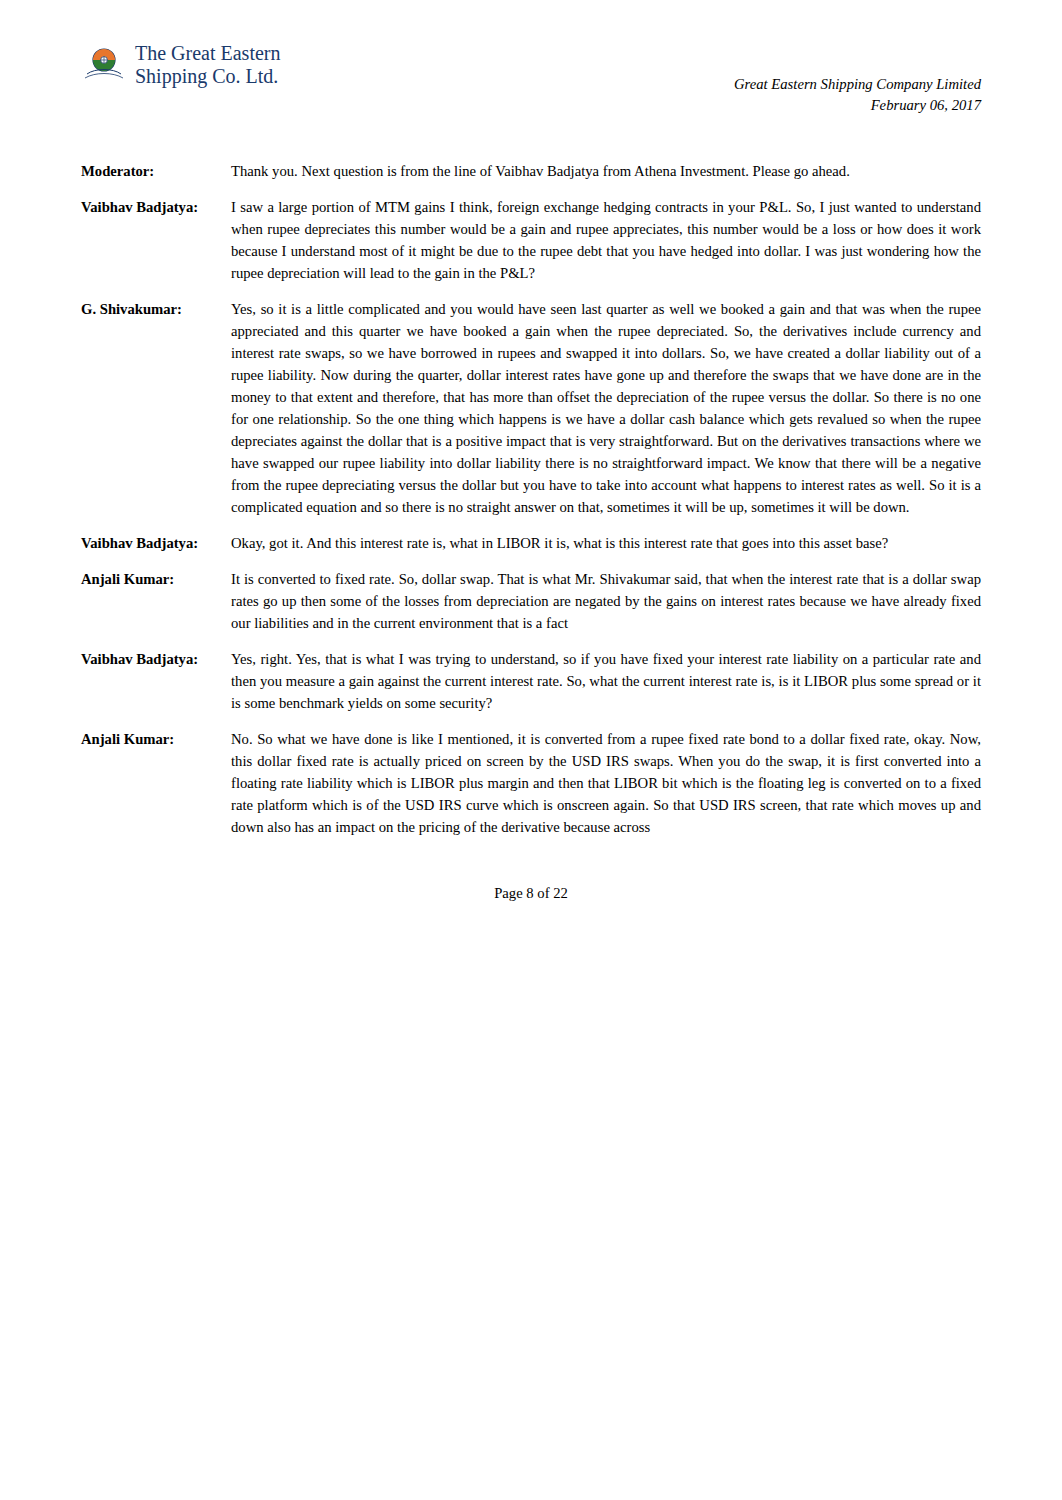The Great Eastern Shipping Co. Ltd.
Great Eastern Shipping Company Limited
February 06, 2017
| Moderator: | Thank you. Next question is from the line of Vaibhav Badjatya from Athena Investment. Please go ahead. |
| Vaibhav Badjatya: | I saw a large portion of MTM gains I think, foreign exchange hedging contracts in your P&L. So, I just wanted to understand when rupee depreciates this number would be a gain and rupee appreciates, this number would be a loss or how does it work because I understand most of it might be due to the rupee debt that you have hedged into dollar. I was just wondering how the rupee depreciation will lead to the gain in the P&L? |
| G. Shivakumar: | Yes, so it is a little complicated and you would have seen last quarter as well we booked a gain and that was when the rupee appreciated and this quarter we have booked a gain when the rupee depreciated. So, the derivatives include currency and interest rate swaps, so we have borrowed in rupees and swapped it into dollars. So, we have created a dollar liability out of a rupee liability. Now during the quarter, dollar interest rates have gone up and therefore the swaps that we have done are in the money to that extent and therefore, that has more than offset the depreciation of the rupee versus the dollar. So there is no one for one relationship. So the one thing which happens is we have a dollar cash balance which gets revalued so when the rupee depreciates against the dollar that is a positive impact that is very straightforward. But on the derivatives transactions where we have swapped our rupee liability into dollar liability there is no straightforward impact. We know that there will be a negative from the rupee depreciating versus the dollar but you have to take into account what happens to interest rates as well. So it is a complicated equation and so there is no straight answer on that, sometimes it will be up, sometimes it will be down. |
| Vaibhav Badjatya: | Okay, got it. And this interest rate is, what in LIBOR it is, what is this interest rate that goes into this asset base? |
| Anjali Kumar: | It is converted to fixed rate. So, dollar swap. That is what Mr. Shivakumar said, that when the interest rate that is a dollar swap rates go up then some of the losses from depreciation are negated by the gains on interest rates because we have already fixed our liabilities and in the current environment that is a fact |
| Vaibhav Badjatya: | Yes, right. Yes, that is what I was trying to understand, so if you have fixed your interest rate liability on a particular rate and then you measure a gain against the current interest rate. So, what the current interest rate is, is it LIBOR plus some spread or it is some benchmark yields on some security? |
| Anjali Kumar: | No. So what we have done is like I mentioned, it is converted from a rupee fixed rate bond to a dollar fixed rate, okay. Now, this dollar fixed rate is actually priced on screen by the USD IRS swaps. When you do the swap, it is first converted into a floating rate liability which is LIBOR plus margin and then that LIBOR bit which is the floating leg is converted on to a fixed rate platform which is of the USD IRS curve which is onscreen again. So that USD IRS screen, that rate which moves up and down also has an impact on the pricing of the derivative because across |
Page 8 of 22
———
**WORK REQUEST**
Begin at the first line of the entries above and return each line exactly, stopping after the line that contains "go ahead. |". Pictures do not belong in the copy.

**EXERCISE ANSWER**
The Great Eastern Shipping Co. Ltd.
Great Eastern Shipping Company Limited
February 06, 2017
| Moderator: | Thank you. Next question is from the line of Vaibhav Badjatya from Athena Investment. Please go ahead. |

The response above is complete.